You wouldn't even lose that if you can accept that assignments can't be expressions, which seems like a bit less of a loss.

> And most BASICs, though some (most?) required the keyword LET to introduce an assignment, as well.

LET was virtually always optional; an expression by itself on a line (like 'X <> 10') is a syntax error anyway, so removing LET doesn't introduce any ambiguity.

From the article:

> Looking at this as a whole, = was never “the natural choice” the assignment operator. Pretty much everybody used := for assignment instead, possibly because = was so associated with equality. Nowadays most languages use = entirely because C uses it, and we can trace C using it to CPL being such a clusterfuck.

And I dispute the "pretty much everybody used" part. In fact, I think the article contradicts that opinion. Algol used it, and so did Pascal. But Pascal was only a year old [Edit: at the time the choice was made for C] - it [Pascal] hadn't set the world on fire yet (to the degree that ever did). That leaves Algol using ":=", and FORTRAN, COBOL, and Lisp not using it. That's not "pretty much everybody used".

Yeah, it's probably more accurate to say that "everybody from the Algol line used := for assignment", with C being the first language of that line to stop.

> From the article:

Articles, like desserts, aren't always right. I am sorely tempted to pull out Sammet's book tonight and start counting.
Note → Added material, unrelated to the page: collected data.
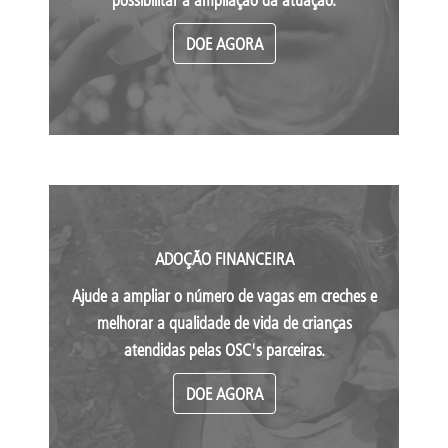
DOE AGORA
ADOÇÃO FINANCEIRA
Ajude a ampliar o número de vagas em creches e
melhorar a qualidade de vida de crianças
atendidas pelas OSC's parceiras.
DOE AGORA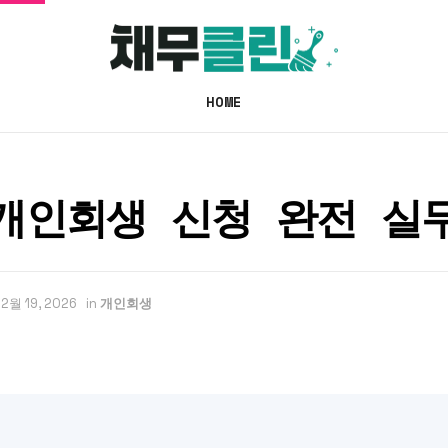
HOME
개인회생 신청 완전 실
2월 19, 2026
in
개인회생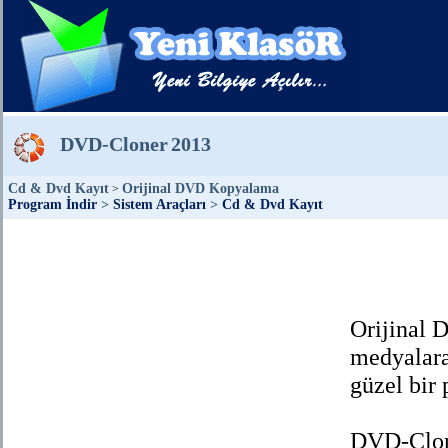
DVD-Cloner
2013
Cd & Dvd Kayıt
Orijinal DVD Kopyalama
>
Program İndir
>
Sistem Araçları
>
Cd & Dvd Kayıt
Orijinal
medyalara
güzel bir
DVD-Clo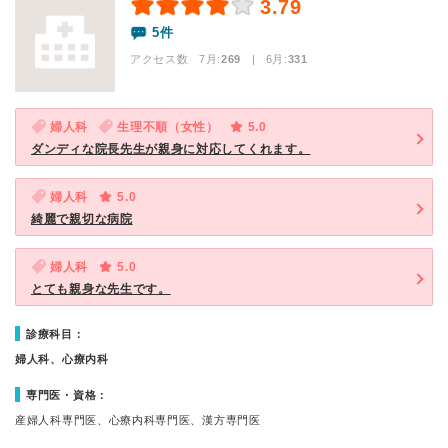
3.79
5件
アクセス数 7月:
269
| 6月:
331
婦人科
生理不順（女性）
5.0
ダンディな院長先生が親身に対応してくれます。
婦人科
5.0
綺麗で親切な病院
婦人科
5.0
とても親身な先生です。
診療科目：
婦人科、心療内科
専門医・資格：
産婦人科専門医、心療内科専門医、漢方専門医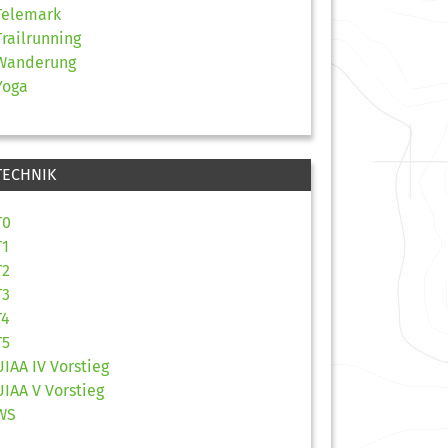
Telemark
Trailrunning
Wanderung
Yoga
TECHNIK
T0
T1
T2
T3
T4
T5
UIAA IV Vorstieg
UIAA V Vorstieg
WS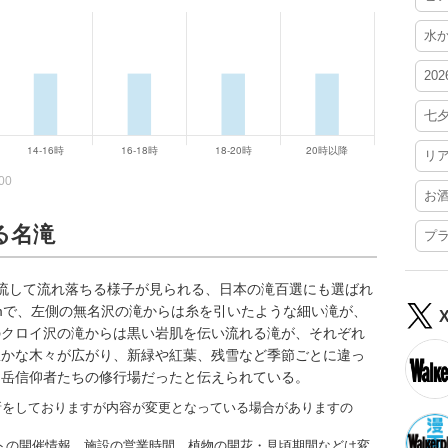
水
20
七
リ
00
お
る名滝
プ
流して流れ落ちる様子が見られる、日本の滝百選にも選ばれ
0mで、左側の無名沢の滝からは糸を引いたような細い滝が、
のクロイ沢の滝からは黒い岩肌を伝い流れる滝が、それぞれ
豊かな木々が広がり、新緑や紅葉、残雪など季節ごとに違っ
山岳信仰者たちの修行場だったと伝えられている。
更新をしておりますが内容が変更となっている場合がありますの
トの開催情報、施設の営業時間、植物の開花・見頃期間などは変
Too late to edit, but I've gone and done it: scanned through Sammet's Programming Languages: History and Fundamentals for languages with identifiable assignment statements. I skip assembly-style, English-like (COBOL etc.), and functional-style (LISP etc.) syntax, and for summary purposes ignore accompanying keywords like BASIC's LET.



ν ← ε     4 (APL, DIALOG, IT, LISP2)

ε → ν     2 (MADCAP, NELIAC)

ν := ε     1 (ALGOL)

ε * ν     1 (BACIAC)

So pretty much everybody used ‘=’. ALGOL was an outlier, though admittedly more influential than BACIAC.

> Because K&R had terrible keyboards

There's no K in Thompson & Ritchie.

Kernighan seems to get inserted all over the place regarding Thompson's work. It's a bit disrespectful to the legend himself.

Or maybe because often used constructs are expressed by shorter symbols, because that makes it easier to write them down?

That I believe is only Algol the more widely used 1st gen languages FORTRAN and COBOL used = As did PL1/G

Pascal as well, and its descendents like Modula-2

I think the simple reason is that two characters are harder to type then one character, if they both are a key combo. And to keep syntax more clean.

Yeah but this introduced an easy path for errors. You could mean to write `==` and instead write `=` and it'll work fine in C in practically all locations (even as conditions of if-statements). Using `:=` could have likely alleviated this error to a noticeable degree, if not entirely.

Chefs rather use a sharp knife then a blunt one, even if they cut themselves from time to time. If safety is a priority, there are special designed languages like Ada that use :=

But... sharp knives are safer than blunt knives, specifically because they reduce the likelihood of being cut. That's why they're preferred.

I see your point, though. I was just bringing up an alternative consideration in the debate regarding equality.

The article is much more interesting than this comment.